▶ **INFORMATION SUPPLIED**
● ● ● ● ●

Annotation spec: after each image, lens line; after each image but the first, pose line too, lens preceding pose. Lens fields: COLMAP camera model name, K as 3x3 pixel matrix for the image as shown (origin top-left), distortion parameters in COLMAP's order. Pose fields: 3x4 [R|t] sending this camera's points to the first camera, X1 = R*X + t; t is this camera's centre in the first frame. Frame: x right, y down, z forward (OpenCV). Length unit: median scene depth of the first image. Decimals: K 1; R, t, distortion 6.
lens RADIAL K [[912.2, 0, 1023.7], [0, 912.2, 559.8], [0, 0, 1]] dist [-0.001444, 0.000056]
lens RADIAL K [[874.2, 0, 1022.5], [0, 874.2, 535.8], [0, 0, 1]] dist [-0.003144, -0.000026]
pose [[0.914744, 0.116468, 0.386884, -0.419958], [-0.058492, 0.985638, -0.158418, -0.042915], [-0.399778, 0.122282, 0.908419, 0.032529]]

● ● ● ● ●

▶ **REQUIREMENT**
Extract every line above that contains the word "pose".

▶ **WORKED SOLUTION**
Annotation spec: after each image, lens line; after each image but the first, pose line too, lens preceding pose. Lens fields: COLMAP camera model name, K as 3x3 pixel matrix for the image as shown (origin top-left), distortion parameters in COLMAP's order. Pose fields: 3x4 [R|t] sending this camera's points to the first camera, X1 = R*X + t; t is this camera's centre in the first frame. Frame: x right, y down, z forward (OpenCV). Length unit: median scene depth of the first image. Decimals: K 1; R, t, distortion 6.
pose [[0.914744, 0.116468, 0.386884, -0.419958], [-0.058492, 0.985638, -0.158418, -0.042915], [-0.399778, 0.122282, 0.908419, 0.032529]]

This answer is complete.